Bonsaglia disse esperar que eles saiam, da unidade prisional, melhores do que entraram, e essa é a missão tanto da Secretaria de Estado da Administração Penitenciária, como a dele enquanto gestor dessa unidade prisional. "Minha missão é a ressocialização", completou. 

Anísio Caixeta, defensor público do Estado de São Paulo e atuante em Piracicaba, declarou que se sentiu honrado em participar da cerimônia de formatura dos sentenciados.

"Parabenizo, de forma efusiva, a penitenciária de Piracicaba por ter conseguido propiciar a educação aos presos. Sabemos que ainda não atinge a todos, mas os passos iniciais têm sido dados, sobretudo no período de pandemia e pós-pandemia", observou.
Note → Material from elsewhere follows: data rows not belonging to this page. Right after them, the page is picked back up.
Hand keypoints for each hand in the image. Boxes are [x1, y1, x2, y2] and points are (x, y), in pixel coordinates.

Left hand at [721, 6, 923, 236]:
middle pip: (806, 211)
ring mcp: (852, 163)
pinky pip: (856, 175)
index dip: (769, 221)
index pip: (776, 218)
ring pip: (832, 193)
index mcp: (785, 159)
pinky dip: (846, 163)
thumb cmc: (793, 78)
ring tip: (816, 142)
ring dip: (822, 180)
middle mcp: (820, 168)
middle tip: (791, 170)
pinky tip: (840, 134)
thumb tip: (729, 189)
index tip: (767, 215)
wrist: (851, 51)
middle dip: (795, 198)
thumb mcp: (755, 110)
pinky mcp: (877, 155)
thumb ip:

"Parabenizo, também, a direção pela delicadeza de reconhecê-los, em suas dignidades de formandos, propiciando a todos uma bela festa de conclusão de curso". 

A EE Prof. Elias de Mello Ayres foi representada, além dos professores, pela coordenadora pedagógica Adriana Flávia Galvani. A responsável pela escola dentro da unidade prisional é Priscila de Almeida Cunha e quem assessora todas as áreas dentro do presídio é Paulo César Cavalheiro Faria.